Across the midwest, the complaint has gone up that many rivers have lost populations. Anything from river otters to people harvesting fish. My own studies say river otters are on a couple rivers and does not explain the exact same decreased populations across the state(s). In almost every case, you have these smallmouth 'homes' destroyed or filled in.

Good news for these less bountiful stretches is we had a couple of good spawns recently it really does seem like a nice crop of 8-11" fish are coming up.


  1. There's a hint of obsessive compulsive disorder here, but as a scientist and data junkie, this is really interesting stuff. I could never be this organized, but I'm glad you are! And you've got me really intrigued - on my lunch our today, I bought a bunch of jigs and floats!
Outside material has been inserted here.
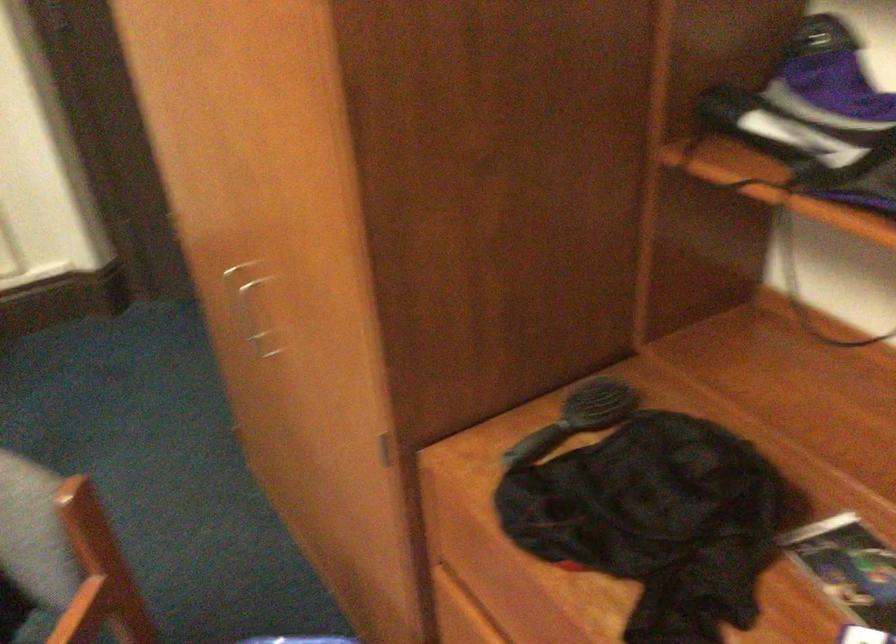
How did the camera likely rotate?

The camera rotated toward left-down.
  2. Of course, TJ. Not patting myself, but I'd imagine most major breakthroughs in science, math, etc were by obsessive types. What keeps people poking their noses into the unknown? An 'unhealthy' desire to know far too much.
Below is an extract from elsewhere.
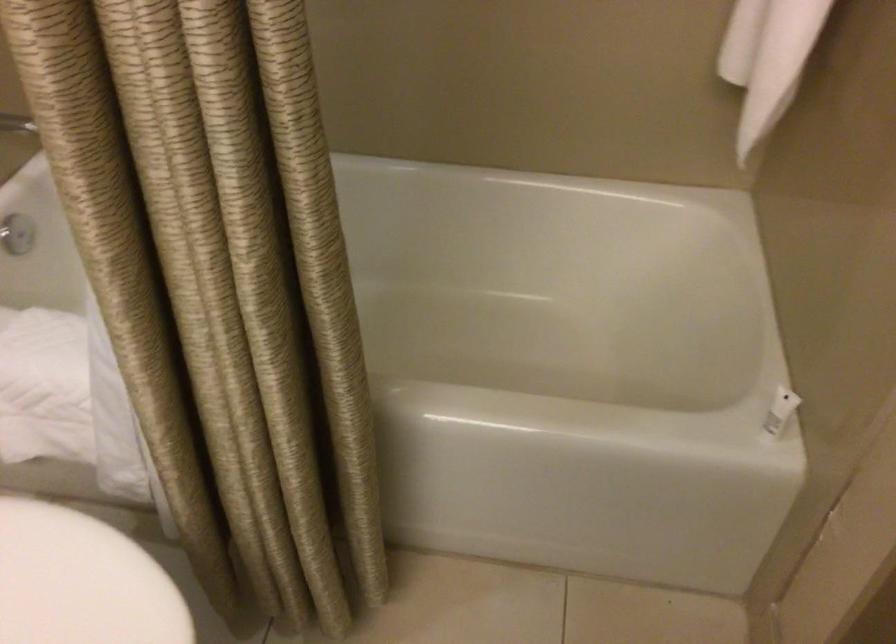
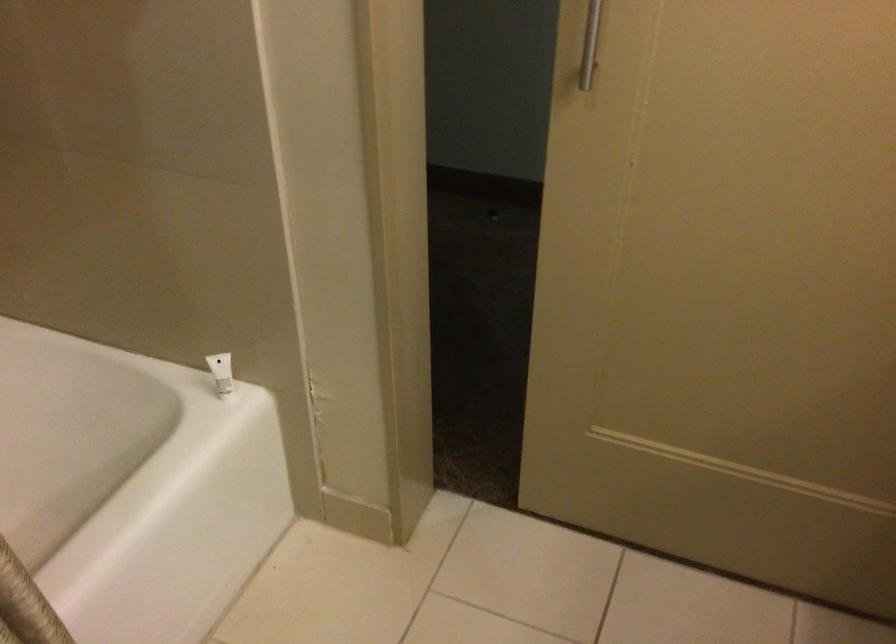
How did the camera likely rotate?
    Same token, what makes your favorite team desire to win? Dedication.

    I've always sought to know a lot about useless things, so here we go again. Something I can dive full into and not make a dime from.

  3. I'm impressed, and pleased, that you fished so many Indiana rivers. I grew up on the southeast side of Indianapolis (Franklin Township), and I didn't even know we HAD 29 rivers! (I'm in Ohio now).

  4. Moment of weakness here. I don't know how many lifetime Indiana streams I've caught smallmouth bass in since 2004 when I started. North of 50, If I'd guess. Mostly, if rivers/creeks/streams are big enough not to dry up, there are bass in them. Our dirty secret, don't tell the general public;)

    Addicted to hunting out that next gold plated ultra hog stretch on river x. Occasionaly get a snear from bass tournament types for fishing small water or being without $$$ boat. I like the adventure of on foot stream fishing. Keeps in shape. Not uncommon to wade 3-8 miles in Summer. Exploring, plus exercise, plus solitude, plus manual dexterity challenge, observational skills when you are in the thick of it, nature, ....awesome. Wouldn't give it up for a bass boat if someone gave it to me.

  5. Happy New Year, Brenden. Hoping to hit some Midwest waters before January is out.

    Looking forward to reading you in 2012.

  6. You too, Tim. Let me know when you are going to be back in the area, we'll try for some cold western Indiana piggies!